REQUIREMENT:
Copy the rows below character for character, but omit the pictures.

# # #

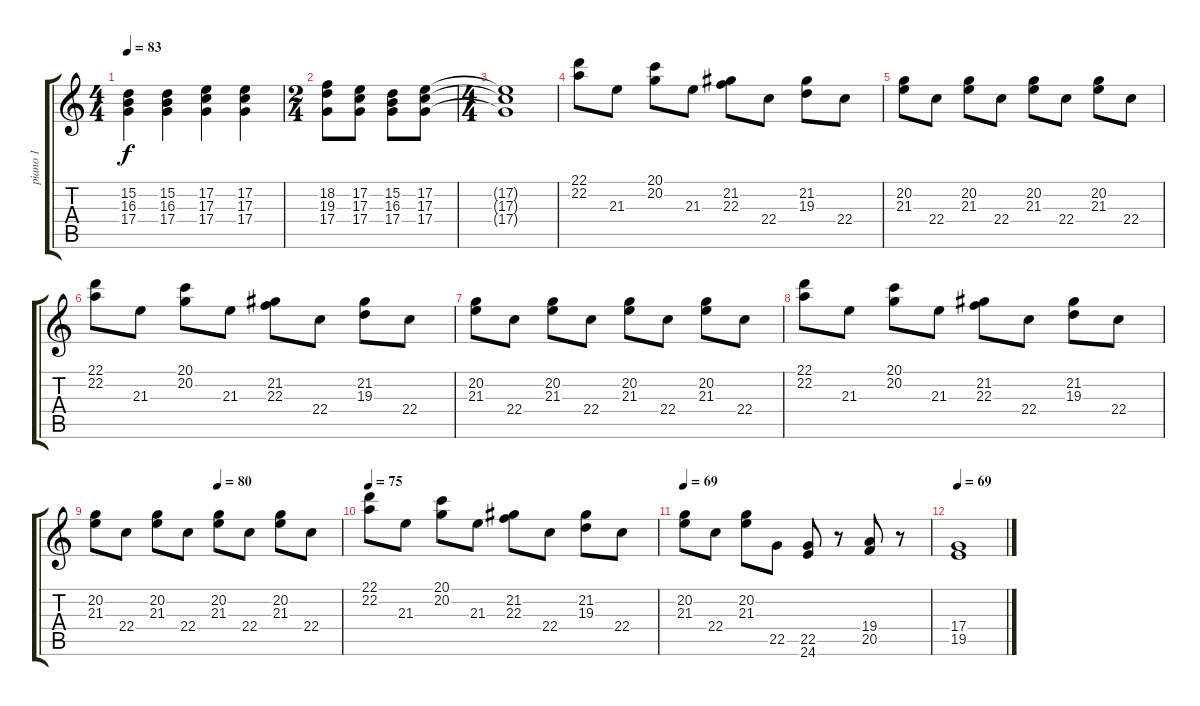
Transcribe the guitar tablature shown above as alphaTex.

\track ("piano 1" "piano 1") {instrument acousticgrandpiano}
\staff {score tabs}
\tuning (E4 B3 G3 D3 A2 E2) {hide}
\ts (4 4)
\tempo 83
\clef g2
\ks c
(15.2 16.3 17.4).4{dy f} (15.2 16.3 17.4).4 (17.2 17.3 17.4).4 (17.2 17.3 17.4).4 |
\ts (2 4)
(18.2 19.3 17.4).8 (17.2 17.3 17.4).8 (15.2 16.3 17.4).8 (17.2 17.3 17.4).8 |
\ts (4 4)
(17.2{t} 17.3{t} 17.4{t}).1 |
(22.1 22.2).8 21.3.8 (20.1 20.2).8 21.3.8 (21.2 22.3).8 22.4.8 (21.2 19.3).8 22.4.8 |
(20.2 21.3).8 22.4.8 (20.2 21.3).8 22.4.8 (20.2 21.3).8 22.4.8 (20.2 21.3).8 22.4.8 |
(22.1 22.2).8 21.3.8 (20.1 20.2).8 21.3.8 (21.2 22.3).8 22.4.8 (21.2 19.3).8 22.4.8 |
(20.2 21.3).8 22.4.8 (20.2 21.3).8 22.4.8 (20.2 21.3).8 22.4.8 (20.2 21.3).8 22.4.8 |
(22.1 22.2).8 21.3.8 (20.1 20.2).8 21.3.8 (21.2 22.3).8 22.4.8 (21.2 19.3).8 22.4.8 |
\tempo (80 0.5)
(20.2 21.3).8 22.4.8 (20.2 21.3).8 22.4.8 (20.2 21.3).8 22.4.8 (20.2 21.3).8 22.4.8 |
\tempo 75
(22.1 22.2).8 21.3.8 (20.1 20.2).8 21.3.8 (21.2 22.3).8 22.4.8 (21.2 19.3).8 22.4.8 |
\tempo 69
(20.2 21.3).8 22.4.8 (20.2 21.3).8 22.5.8 (22.5 24.6).8 r.8 (19.4 20.5).8 r.8 |
\tempo 69
(17.4 19.5).1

# # #

OUTPUT FOR THIS EXERCISE:
Transcribe the guitar tablature shown above as alphaTex.

\track ("piano 1" "piano 1") {instrument acousticgrandpiano}
\staff {score tabs}
\tuning (E4 B3 G3 D3 A2 E2) {hide}
\ts (4 4)
\tempo 83
\clef g2
\ks c
(15.2 16.3 17.4).4{dy f} (15.2 16.3 17.4).4 (17.2 17.3 17.4).4 (17.2 17.3 17.4).4 |
\ts (2 4)
(18.2 19.3 17.4).8 (17.2 17.3 17.4).8 (15.2 16.3 17.4).8 (17.2 17.3 17.4).8 |
\ts (4 4)
(17.2{t} 17.3{t} 17.4{t}).1 |
(22.1 22.2).8 21.3.8 (20.1 20.2).8 21.3.8 (21.2 22.3).8 22.4.8 (21.2 19.3).8 22.4.8 |
(20.2 21.3).8 22.4.8 (20.2 21.3).8 22.4.8 (20.2 21.3).8 22.4.8 (20.2 21.3).8 22.4.8 |
(22.1 22.2).8 21.3.8 (20.1 20.2).8 21.3.8 (21.2 22.3).8 22.4.8 (21.2 19.3).8 22.4.8 |
(20.2 21.3).8 22.4.8 (20.2 21.3).8 22.4.8 (20.2 21.3).8 22.4.8 (20.2 21.3).8 22.4.8 |
(22.1 22.2).8 21.3.8 (20.1 20.2).8 21.3.8 (21.2 22.3).8 22.4.8 (21.2 19.3).8 22.4.8 |
\tempo (80 0.5)
(20.2 21.3).8 22.4.8 (20.2 21.3).8 22.4.8 (20.2 21.3).8 22.4.8 (20.2 21.3).8 22.4.8 |
\tempo 75
(22.1 22.2).8 21.3.8 (20.1 20.2).8 21.3.8 (21.2 22.3).8 22.4.8 (21.2 19.3).8 22.4.8 |
\tempo 69
(20.2 21.3).8 22.4.8 (20.2 21.3).8 22.5.8 (22.5 24.6).8 r.8 (19.4 20.5).8 r.8 |
\tempo 69
(17.4 19.5).1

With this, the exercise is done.